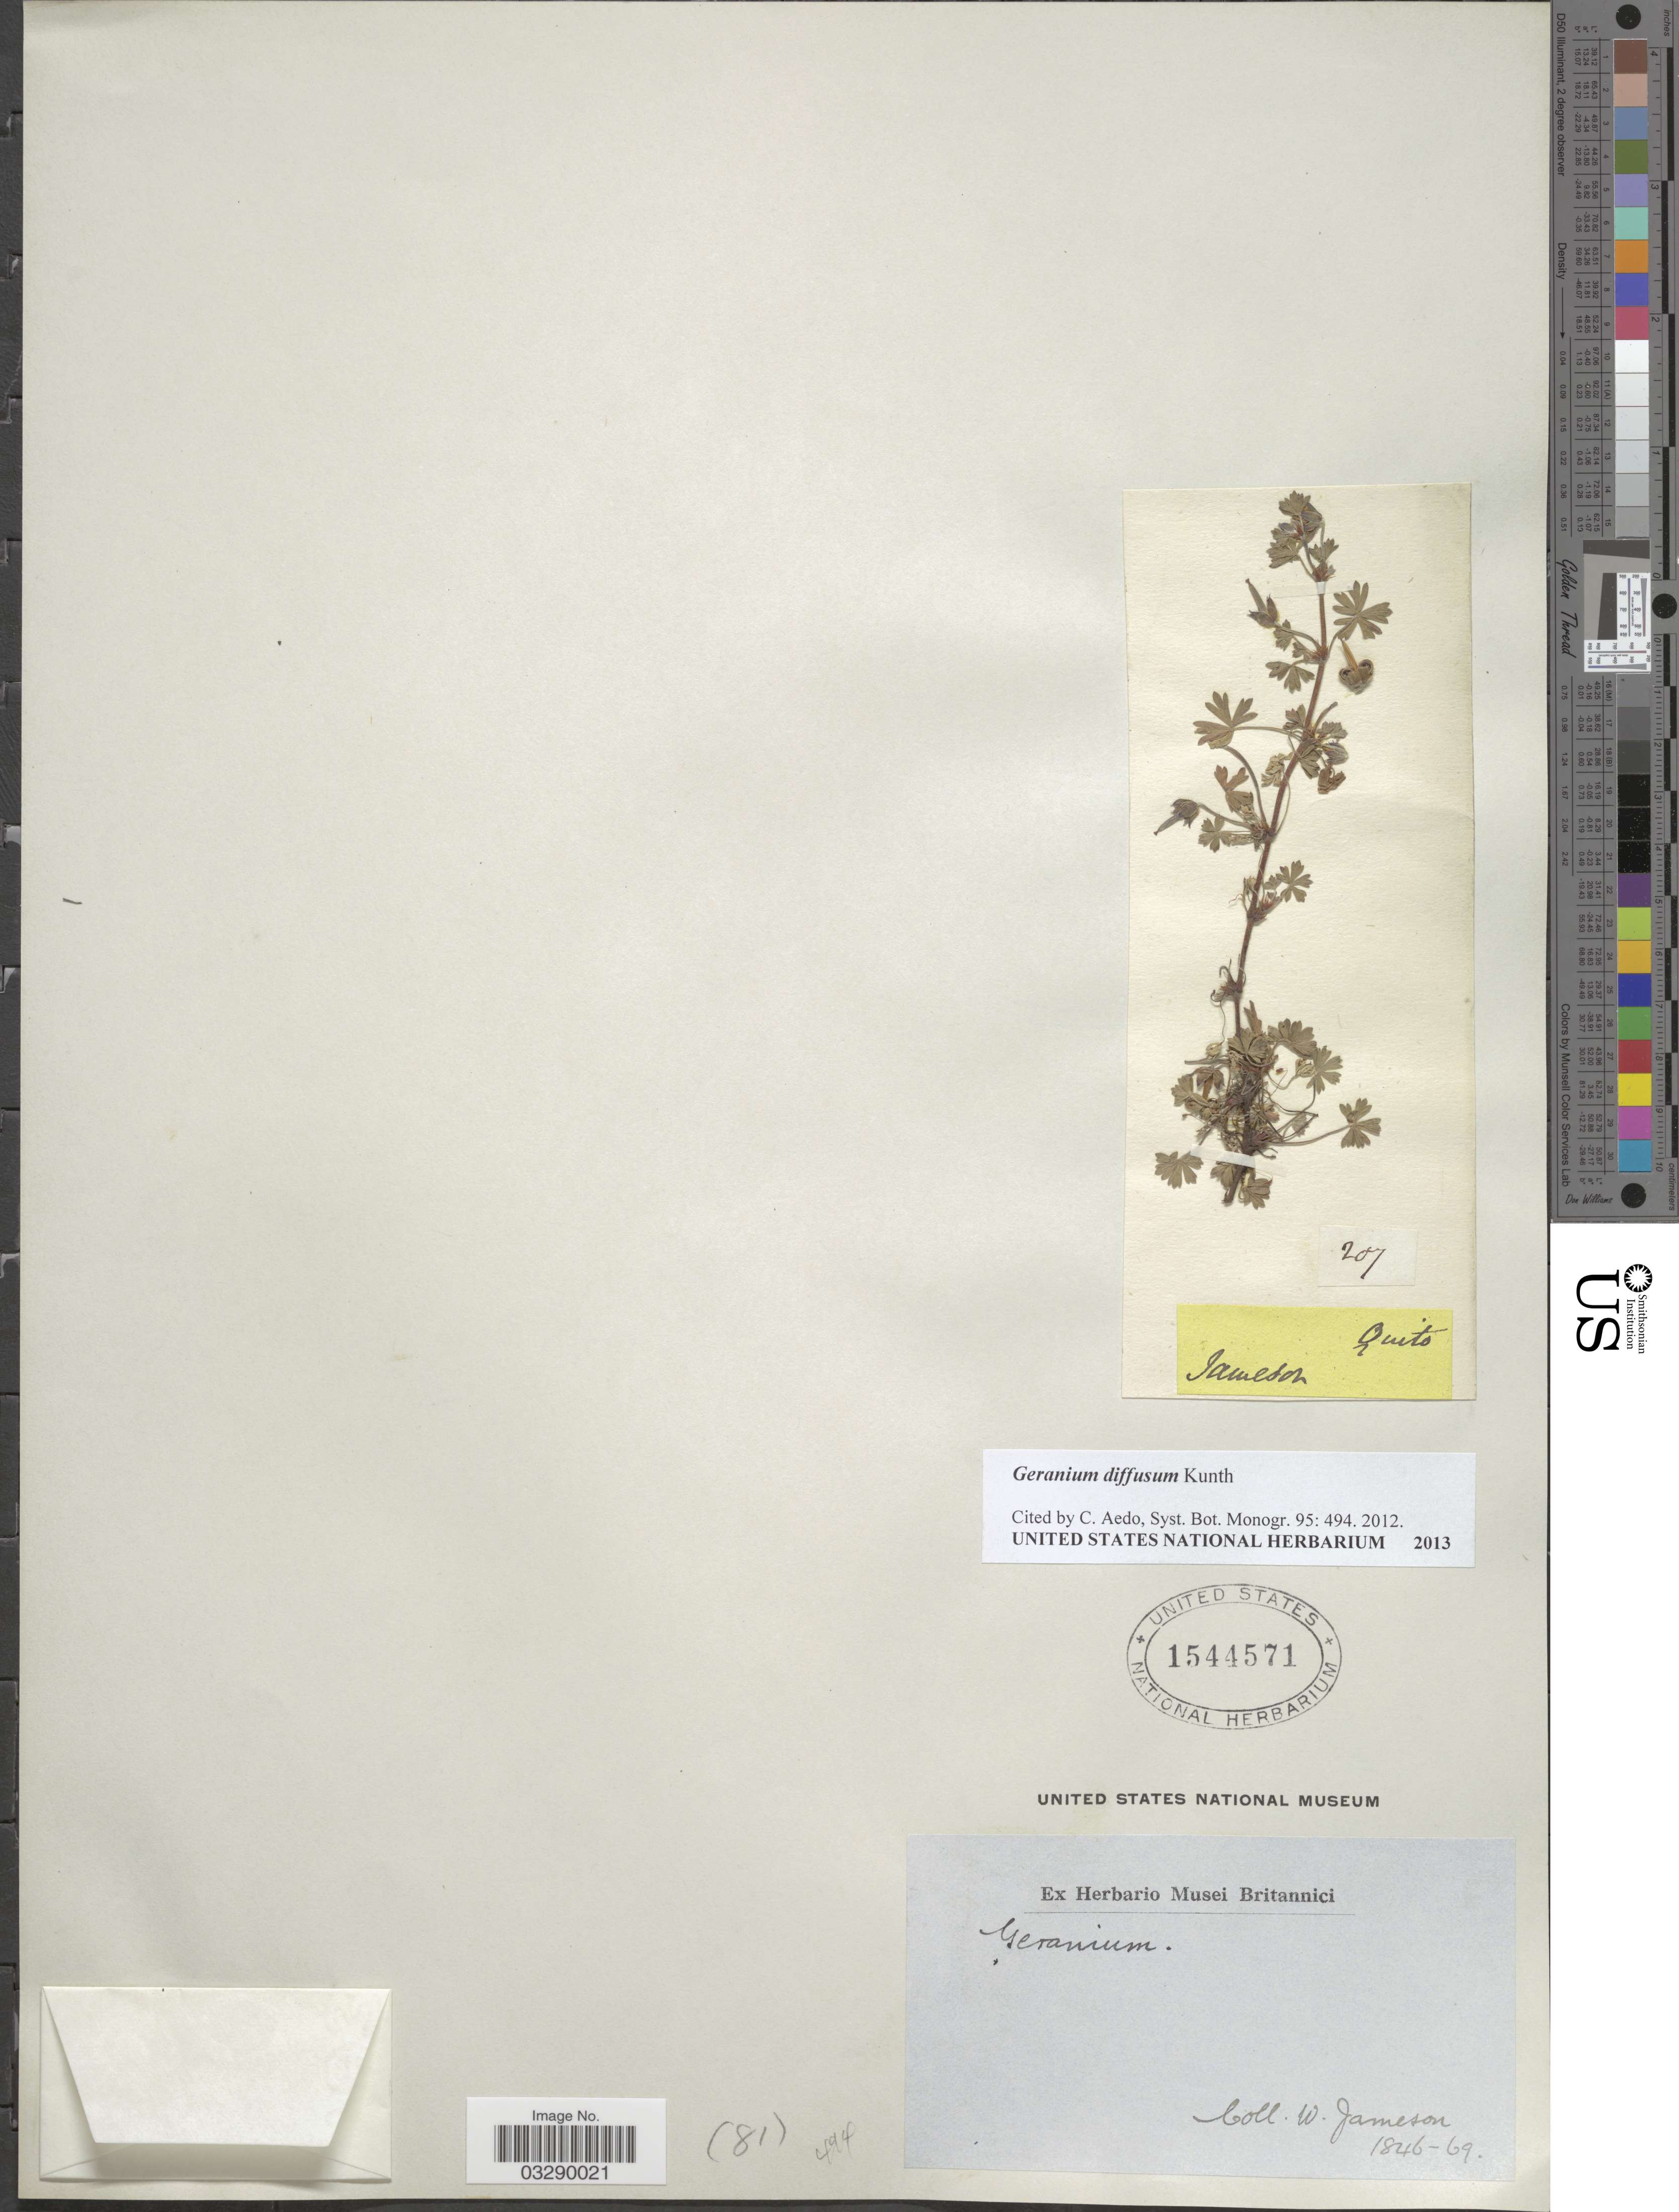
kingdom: Plantae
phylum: Tracheophyta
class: Magnoliopsida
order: Geraniales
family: Geraniaceae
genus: Geranium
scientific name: Geranium diffusum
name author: Kunth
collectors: W. Jameson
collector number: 207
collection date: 1846/1869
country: Ecuador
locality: Quito.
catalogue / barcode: US 1544571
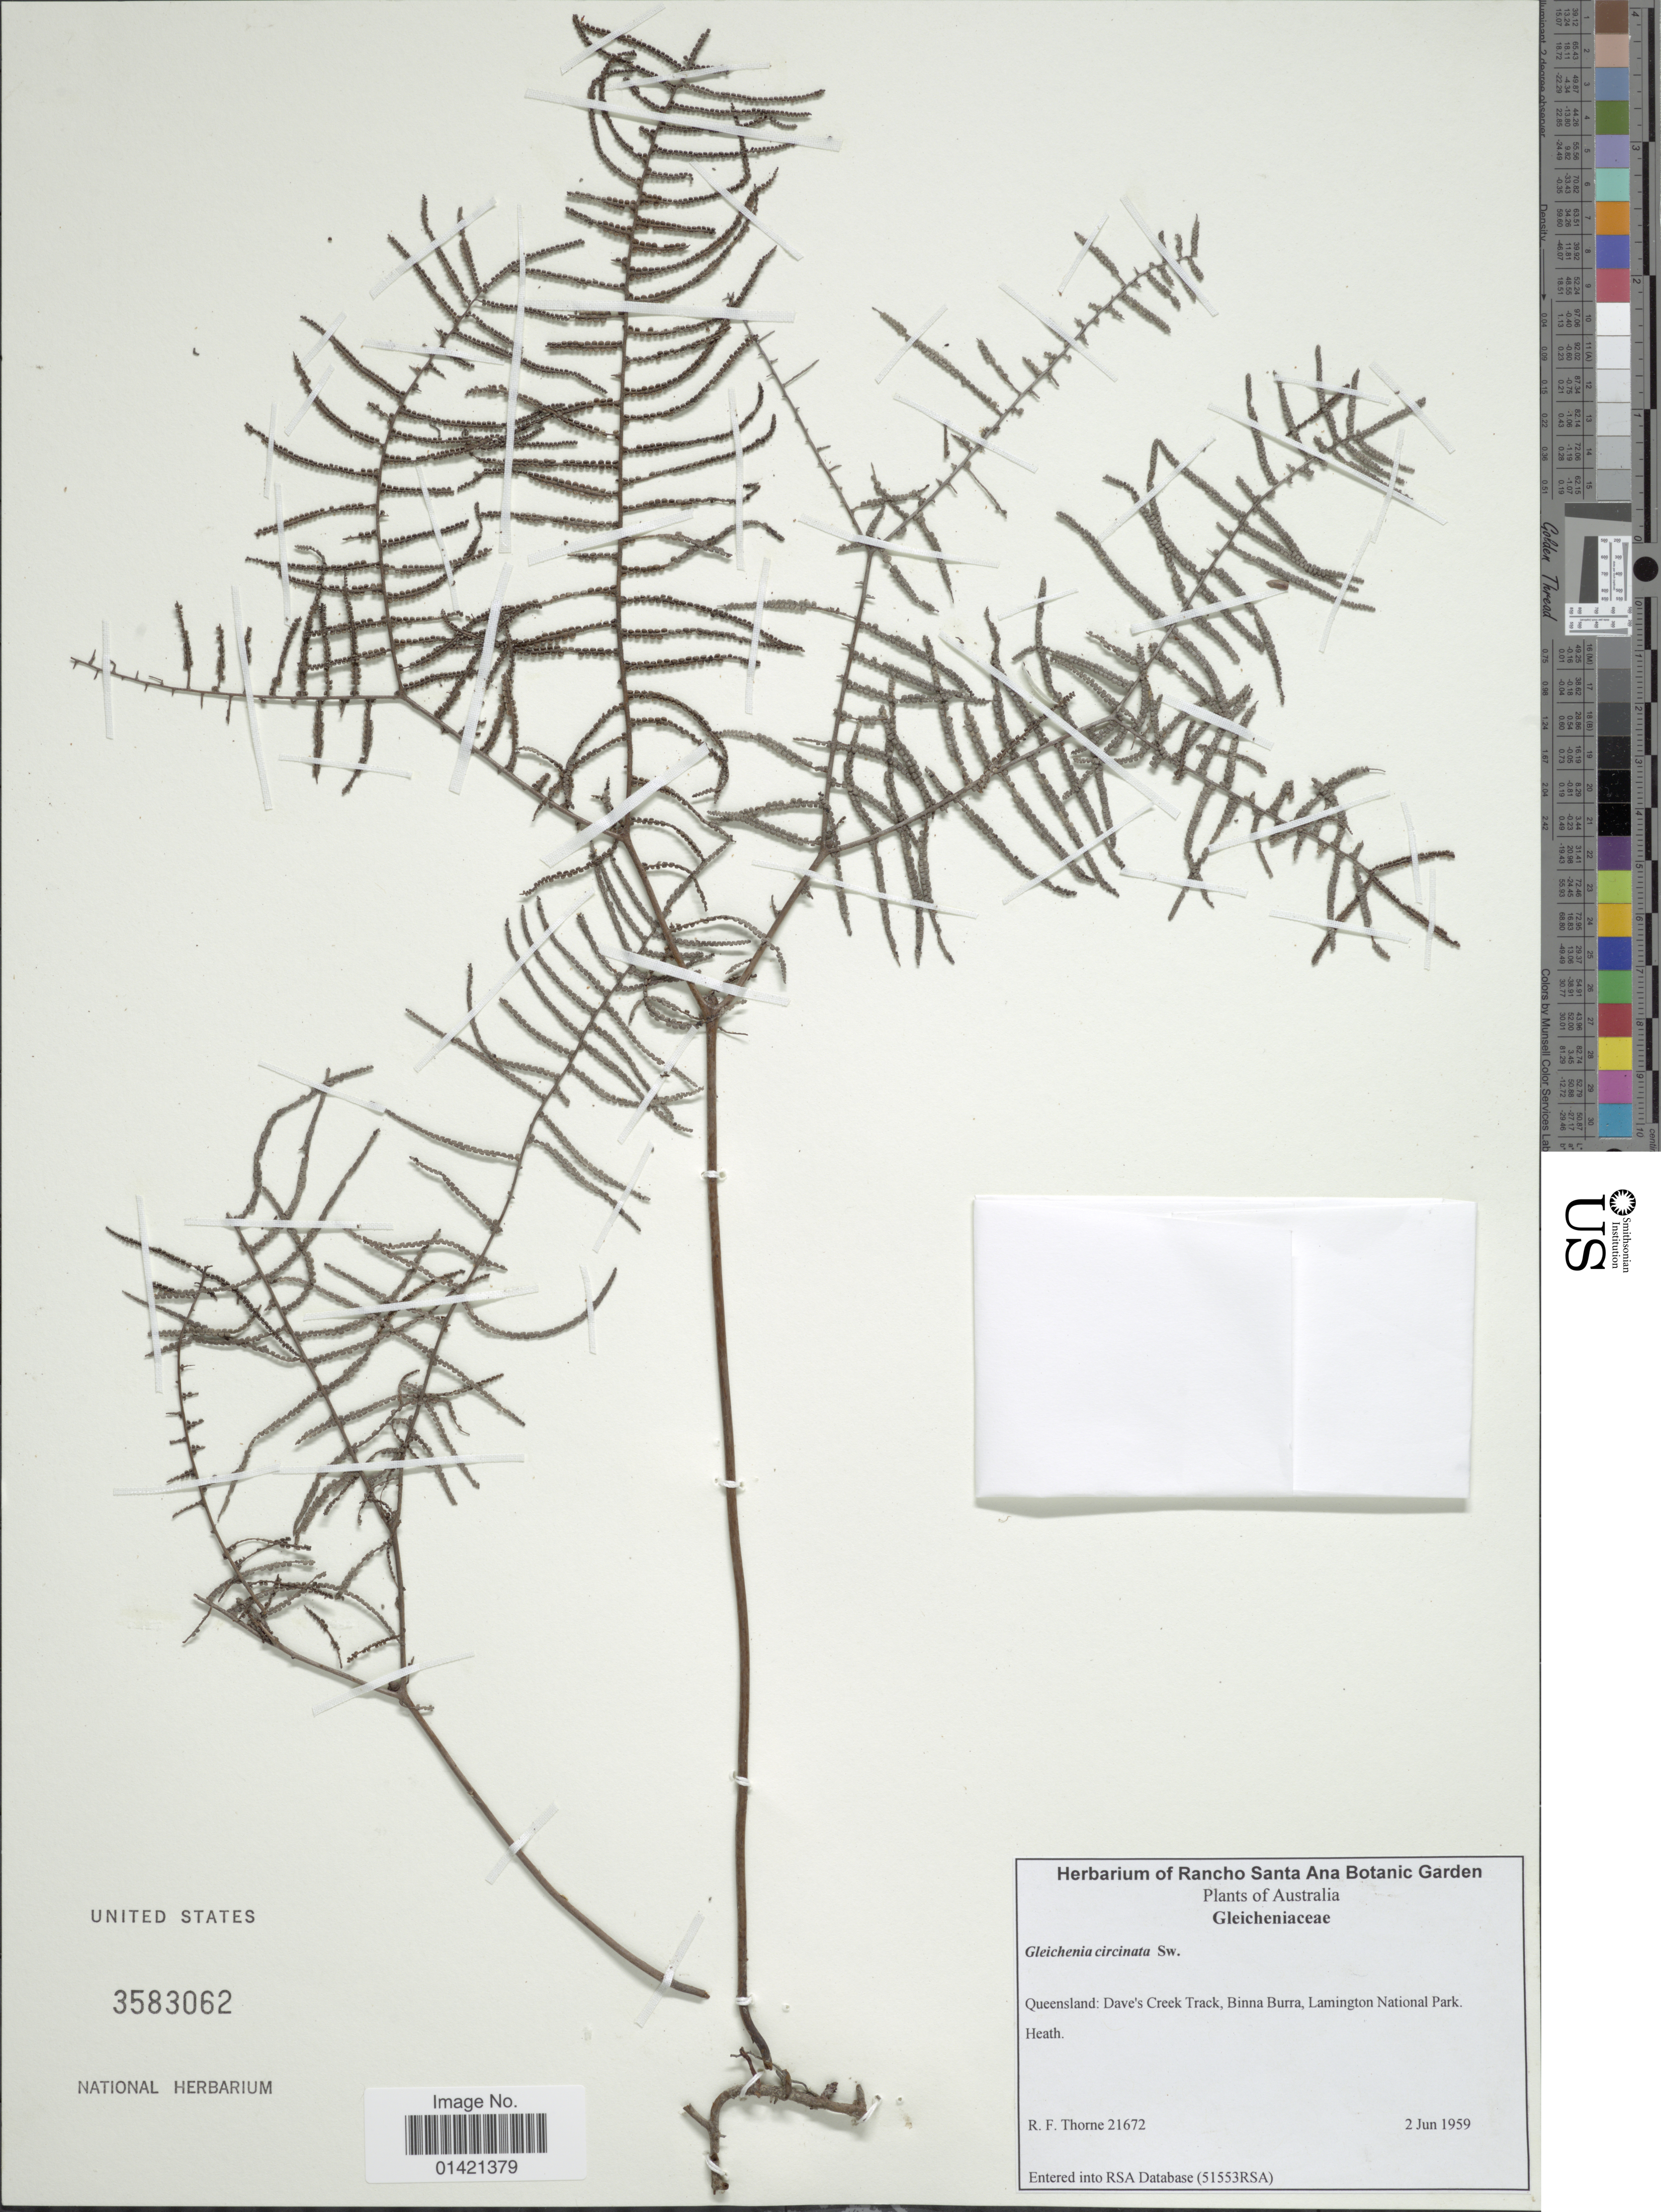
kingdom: Plantae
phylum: Tracheophyta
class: Polypodiopsida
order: Gleicheniales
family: Gleicheniaceae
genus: Gleichenia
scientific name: Gleichenia dicarpa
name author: R. Br.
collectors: R. F. Thorne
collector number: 21672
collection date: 1959-06-02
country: Australia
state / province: Queensland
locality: Dave's Creek Track, Binna Burra, Lamington National Park.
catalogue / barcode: US 3583062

* The exercise *
Copy the entire listing above word for word, leaving out both pictures.

* Solution to this task *
kingdom: Plantae
phylum: Tracheophyta
class: Magnoliopsida
order: Geraniales
family: Geraniaceae
genus: Geranium
scientific name: Geranium diffusum
name author: Kunth
collectors: W. Jameson
collector number: 207
collection date: 1846/1869
country: Ecuador
locality: Quito.
catalogue / barcode: US 1544571
kingdom: Plantae
phylum: Tracheophyta
class: Polypodiopsida
order: Gleicheniales
family: Gleicheniaceae
genus: Gleichenia
scientific name: Gleichenia dicarpa
name author: R. Br.
collectors: R. F. Thorne
collector number: 21672
collection date: 1959-06-02
country: Australia
state / province: Queensland
locality: Dave's Creek Track, Binna Burra, Lamington National Park.
catalogue / barcode: US 3583062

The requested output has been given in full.